Concerned, Natalie took Callan to the doctor the following day and explained the situation and was assured once again it was colic.
When the health visitor came round, Natalie told her about the bruise-like marks.
Natalie said: “She asked me if my seven-year-old Lucy might have hurt Callan but had been too scared to tell me. I said ‘absolutely not, there’s no way Lucy would ever hurt Callan’.
“She then started asking me if I felt safe around Marc and if I thought my kids were safe in my home.
“It wasn’t until about 5pm that evening, when she phoned to tell me to take Callan to the children’s A&E to have a paediatrician check on him.”
Natalie said she was “absolutely horrified” to find out her family was under investigation for child abuse when she arrived at the hospital.
Callan then underwent a CT scan, x-rays and a blood test to prove for any signs of physical abuse.
She said: “We went into the hospital because someone was concerned about my son’s health, but instead we were treated like criminals.
“They kept telling me it was in my best interest to tell them if Marc had done something to hurt the kids.
“I said to them, no matter how many ways or times you ask me that question, the answer isn’t going to change.”
Desperate for answers, Natalie looked for a second opinion.

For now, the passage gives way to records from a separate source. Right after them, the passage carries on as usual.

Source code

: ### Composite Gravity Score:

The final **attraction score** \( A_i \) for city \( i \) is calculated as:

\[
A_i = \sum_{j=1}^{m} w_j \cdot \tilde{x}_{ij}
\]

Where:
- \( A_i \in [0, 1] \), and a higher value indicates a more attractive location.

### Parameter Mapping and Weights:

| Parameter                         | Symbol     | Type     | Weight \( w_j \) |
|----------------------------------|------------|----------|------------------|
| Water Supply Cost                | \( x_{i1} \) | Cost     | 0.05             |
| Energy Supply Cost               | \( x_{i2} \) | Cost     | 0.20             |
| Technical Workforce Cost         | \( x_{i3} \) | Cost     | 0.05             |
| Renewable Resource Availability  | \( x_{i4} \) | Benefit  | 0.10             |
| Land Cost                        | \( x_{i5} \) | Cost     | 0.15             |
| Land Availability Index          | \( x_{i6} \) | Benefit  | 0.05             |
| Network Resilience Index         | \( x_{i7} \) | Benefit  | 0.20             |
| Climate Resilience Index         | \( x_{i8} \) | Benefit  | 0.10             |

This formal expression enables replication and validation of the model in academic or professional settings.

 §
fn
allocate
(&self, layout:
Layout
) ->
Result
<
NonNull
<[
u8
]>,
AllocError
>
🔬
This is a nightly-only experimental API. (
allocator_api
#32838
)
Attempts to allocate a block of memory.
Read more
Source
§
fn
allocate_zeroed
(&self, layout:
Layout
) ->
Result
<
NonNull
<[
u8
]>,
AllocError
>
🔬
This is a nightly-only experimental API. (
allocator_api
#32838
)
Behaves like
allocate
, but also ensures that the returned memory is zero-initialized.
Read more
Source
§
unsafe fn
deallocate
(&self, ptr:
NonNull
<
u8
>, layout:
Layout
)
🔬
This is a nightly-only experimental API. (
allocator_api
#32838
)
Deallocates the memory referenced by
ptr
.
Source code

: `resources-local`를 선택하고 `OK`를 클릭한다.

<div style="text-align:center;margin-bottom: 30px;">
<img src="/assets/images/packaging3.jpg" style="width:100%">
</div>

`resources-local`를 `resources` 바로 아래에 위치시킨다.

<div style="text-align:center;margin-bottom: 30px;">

She said: “I have a family member who works in a health practice and they showed other health visitors and professionals the pictures of Callan’s marks on his face.
“The other health visitors were really surprised and shocked with what was going on and said the first thing that came to mind was an allergy.
“They said ‘That child has an allergy, babies get them all the time, we deal with children like this everyday and the health visitor should be picking this up’.”
Tests eventually confirmed the markings on Callan had been caused by a dairy allergy.
Natalie said once Callan’s milk formula was changed “he was like a completely different baby”.
“It was such a relief to know what it was,” she added.
It was only after Marc spent four hours at Kittybrewster Police Station – during which time he was placed in the cells, arrested, cautioned and questioned – that police said there would be no further action.
Marc said: “When this all started, we never thought that it would go so far with me being detained.
“I thought, well it’s either going to be both of us or one of us. It’s like they were looking for something that wasn’t there.
“It’s not an experience I want to relive, being questioned, waiting in a cell and being treated like a criminal.
“I know the police need to do this and apologised to me afterwards for putting me in there, but being asked questions that aren’t nice – it felt like they were trying to get answers that I didn’t have.
“I think if they had just done the allergy test we could have been on our way and focus their resources on finding actual child abusers.”
Natalie and Marc wanted to stress that the social workers who worked on the case were “brilliant”.
An NHS Grampian spokeswoman said: “Ms Whyte and her family have raised their concerns directly with us.
“As this matter is currently under investigation it would be inappropriate for us to comment further at this time.”
Detective Inspector David Howieson said: “When concerns about children are raised to police – no matter the nature – they must be taken seriously until the full circumstances are established.
“In this case a report was received from a partner agency and inquiries were subsequently carried out, with all those involved updated at each stage.
“North East Division Public Protection Unit takes the protection of children extremely seriously and works tirelessly to ensure our protection systems are as effective as possible.”